Pubdate: Thu, 10 Nov 2016
Source: Province, The (CN BC)
Copyright: 2016 Postmedia Network Inc.
Contact:  http://www.theprovince.com/
Details: http://www.mapinc.org/media/476
Author: Gordon Clark
Page: A14

WE NEED MORE STUDY ON LINK BETWEEN POT, PSYCHOSIS

Canadians, especially lawmakers, gleefully rushing headlong to
legalize marijuana should pause to consider the heartbreaking stabbing
death of 13-year-old Letisha Reimer, as innocent a crime victim as one
can imagine.

Gabriel Brandon Klein, the 21-year-old homeless man from Alberta
charged with second-degree murder in the death of the Abbotsford
Senior Secondary School student, and aggravated assault in the
non-fatal stabbing of a 14-year-old girl in the Nov. 1 attack, was a
heavy pot smoker who recently "became manic, paranoid and frightened,"
some of his friends told CBC.

Nathaniel Spidell, 23, told a CBC reporter that Klein believed "he'd
smoked pot that had been tampered with acid, and began acting very
strange, talking about leaving Canada, and trusting no one."

"Everything went downhill after that. He wasn't the same person,"
Spidell told the reporter, expressing shock that his "best friend,"
who he couldn't imagine being violent, had been charged with murdering
a young girl. "He never carried weapons at all. He was just a stoner.
He loved his mom."

"People are labelling him as some monster now and that's just not the
person I knew," another friend, Jordan Reid, 23, told CBC.

There is an implication in the comments of Spidell, Reid and other
people Klein knew who spoke to other media outlets, that the accused
was just another happy hempster - "just a stoner" - as if that made
the act he is accused of committing even more surprising.

No one seems to be noticing or discussing what to me seems obvious -
that Klein's heavy use of marijuana, well known to induce psychosis,
especially in young people, may have led directly to Reimer's
unspeakably tragic death.

Klein's mental state, according to the last reports, has not yet been
examined by a psychiatrist and so we don't know if his heavy marijuana
use is a factor in the crime for which he is accused. But
marijuana-linked psychosis is now commonly noted by forensic
psychiatrists in reports written for the courts involving accused with
mental illness. And every time governments move to liberalize
marijuana laws, doctors and other health experts warn about the
dangers, especially to the health of young people and their developing
brains, of making pot more freely available.

The Schizophrenia Society of Canada notes an "accumulating body of
evidence has suggested that there is an association between some youth
who use cannabis regularly and enduring psychosis. Several recent
studies suggest that frequent cannabis use during adolescence is
associated with a clinically significant increased risk of developing
schizophrenia and other mental illnesses which feature psychosis."
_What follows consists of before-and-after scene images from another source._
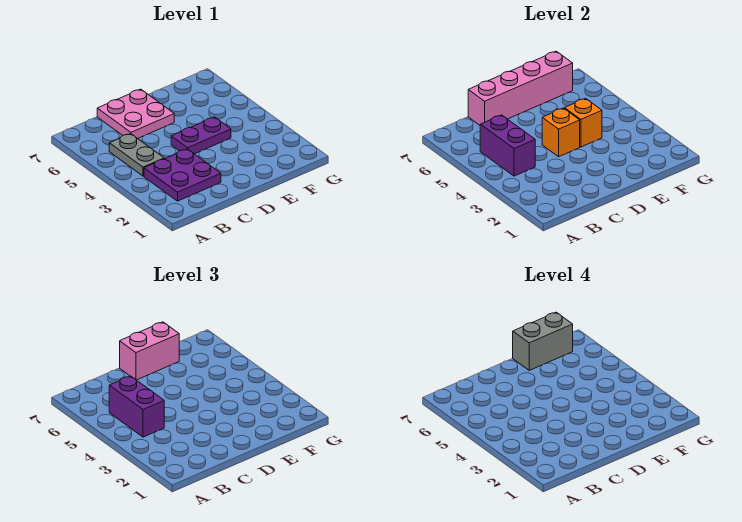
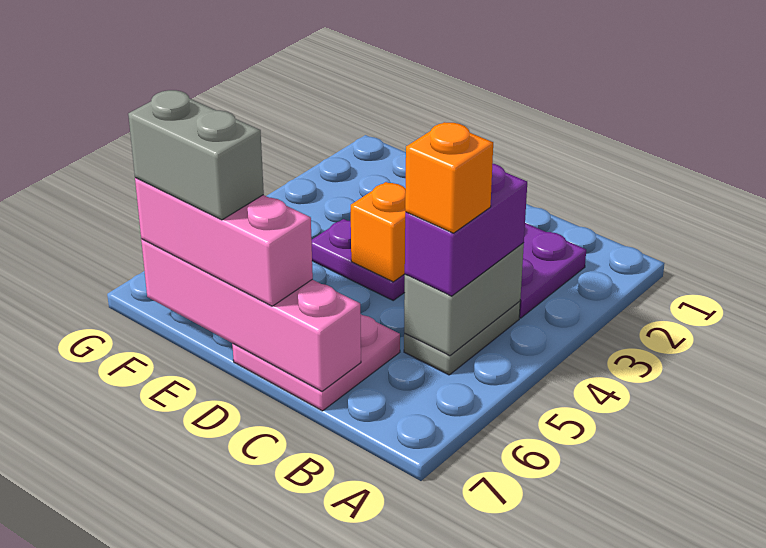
purple brick B4:B5 level 2 -> grey brick B4:B5 level 2
pink brick D7:E7 level 3 -> pink brick D7:F7 level 3
orange brick E4 level 2 -> orange brick B5 level 4

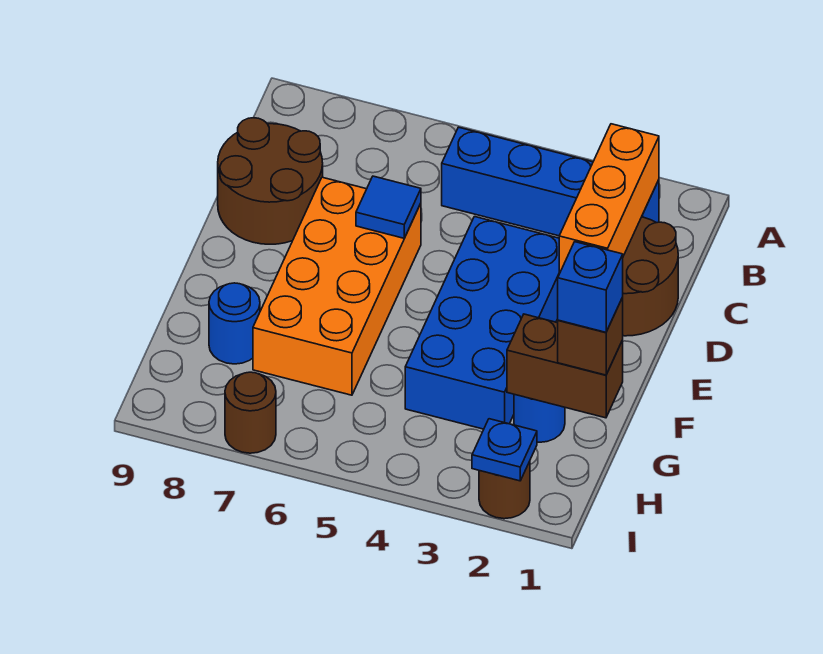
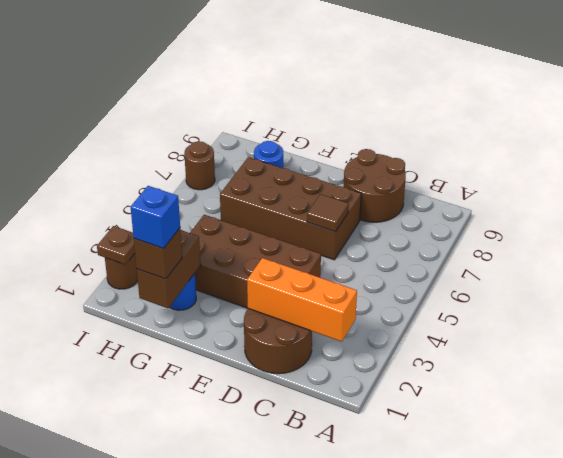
blue brick B2:B5 level 1 -> none
blue brick D3:G4 level 1 -> brown brick D3:G4 level 1
orange brick D6:G7 level 1 -> brown brick D6:G7 level 1
blue tile D6 level 2 -> brown tile D6 level 2
blue plate I2 level 2 -> brown plate I2 level 2

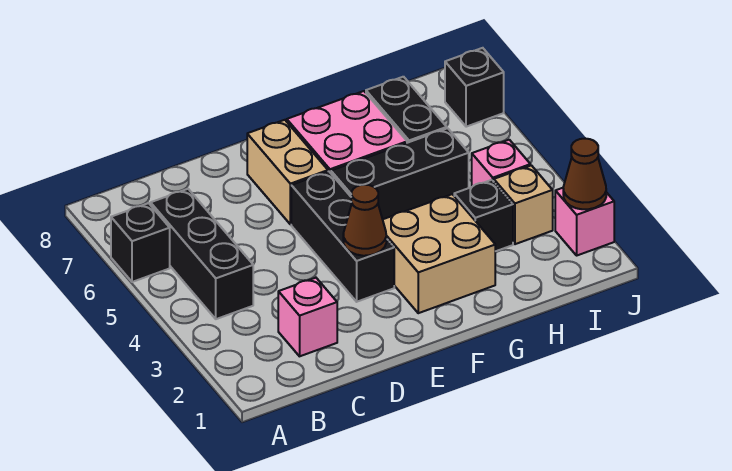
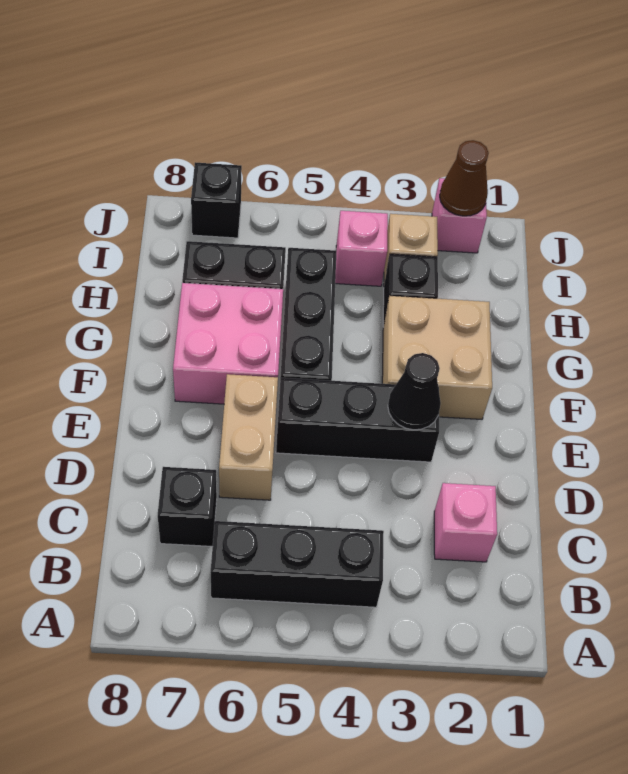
black brick A6 level 1 -> black brick C7 level 1
brown cone E3 level 2 -> black cone E3 level 2
tan brick E6:E7 level 1 -> tan brick D6:E6 level 1

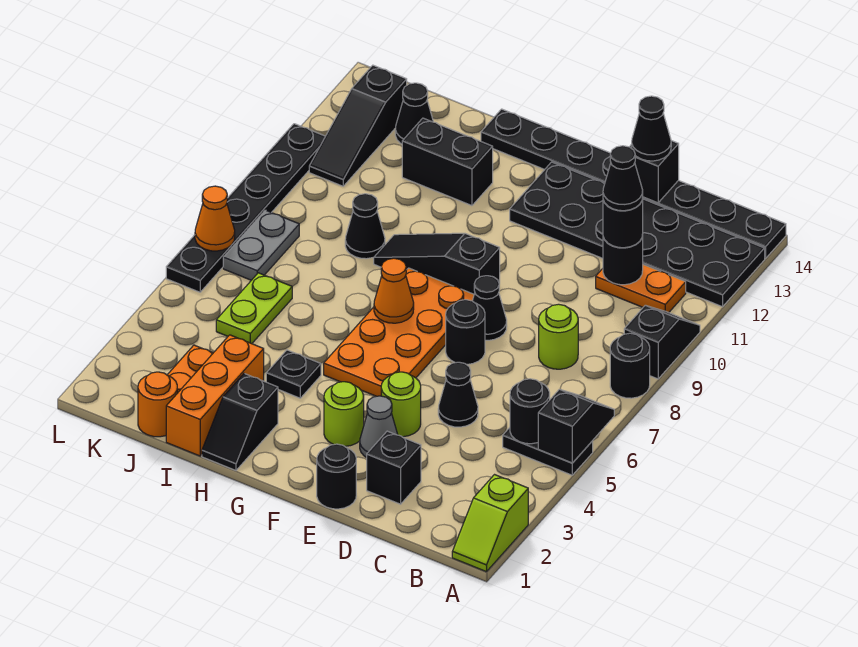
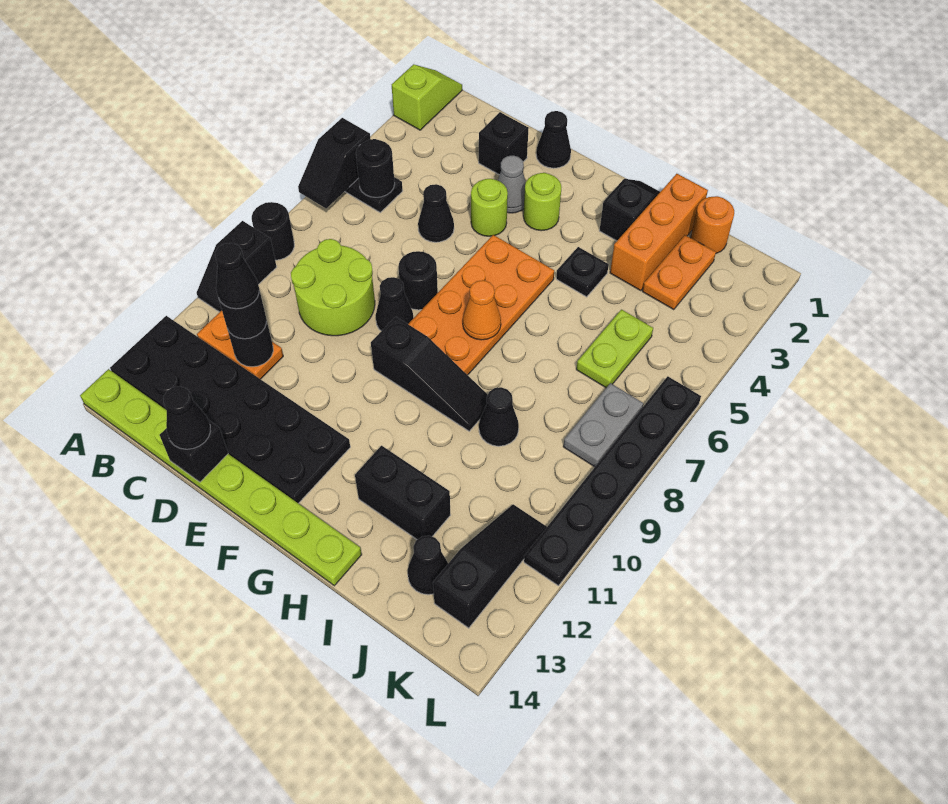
black plate A14:H14 level 1 -> lime plate A14:H14 level 1
lime round brick C8 level 1 -> lime round brick C8:D9 level 1
black round brick E1 level 1 -> black cone E1 level 1
orange cone L7 level 2 -> none

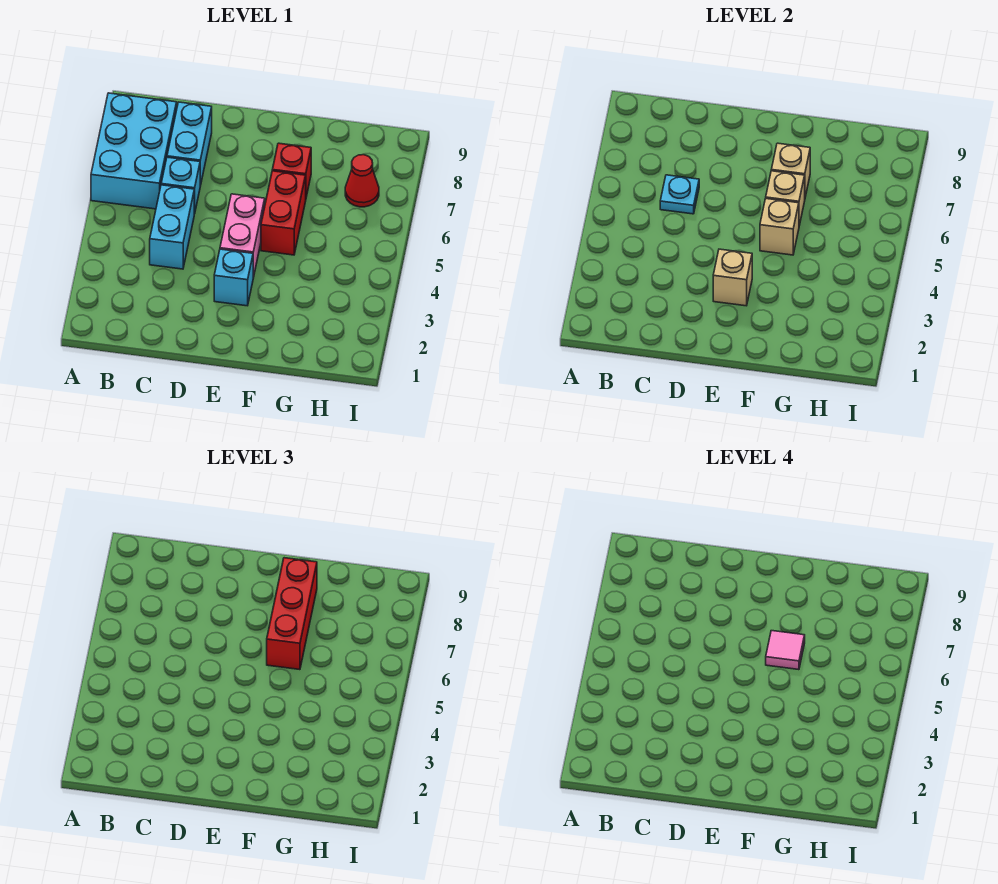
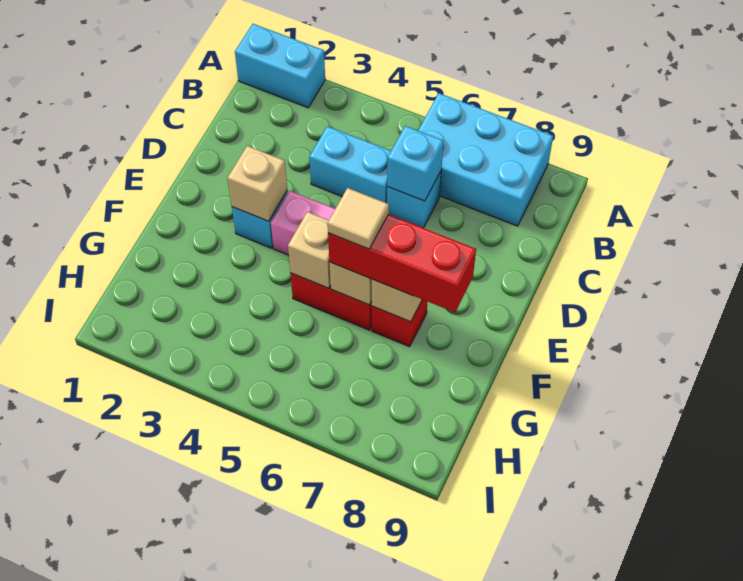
cyan plate C6 level 2 -> cyan brick C6 level 2
cyan brick C7:C8 level 1 -> cyan brick A1:A2 level 1
pink tile F6 level 4 -> tan tile F6 level 4
red cone H7 level 1 -> none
While the society noted that more research is needed to better
understand the link, why are we risking the health of children - and
potentially future violent acts linked to psychosis, even if they are
rare - by removing the prohibitions on marijuana? Surely we should be
asking those questions before legalizing pot. Certainly those who like
to get stoned or who make a lot of money off the sale of pot - the
ones pushing the pro-marijuana agenda - are not.

The experience of liberalized marijuana laws and access in Colorado
show that the proportion of young people using pot and the subsequent
adverse affects in terms of hospitalizations, impaired driving and
school attendance all rise, not drop, after prohibition ends.

In an interview with 60 Minutes aired Oct. 30, Dr. Steven Simerville,
medical director of the newborn intensive-care unit at St. Mary-Corwin
Medical Centre in Pueblo, Colo., noted the rise in babies being born
with THC, the psychoactive chemical in marijuana, in their blood.
Babies exposed to marijuana in utero are at risk of developing verbal,
memory and behavioural problems in childhood, reported 60 Minutes
correspondent Dr. Jon LaPook.

"This drug has been shown to cause harm in developing brains," said
Simerville, who opposes legalized recreational pot. "You need to be
able to protect babies and you're going to need to protect teenagers,
and by teenagers, or developing brains, you have to take in mind that
marijuana potentially permanently affects brain growth until people
are 25 or 30."

Politicians jumping on the feel-good, aren't-we-hip, "no one should
ever say anything is wrong or tell others what to do" bandwagon of
self-indulgence around marijuana use should reconsider whether having
an increasingly stoned populace is great policy. The friends and
family of Letisha Reimer likely are.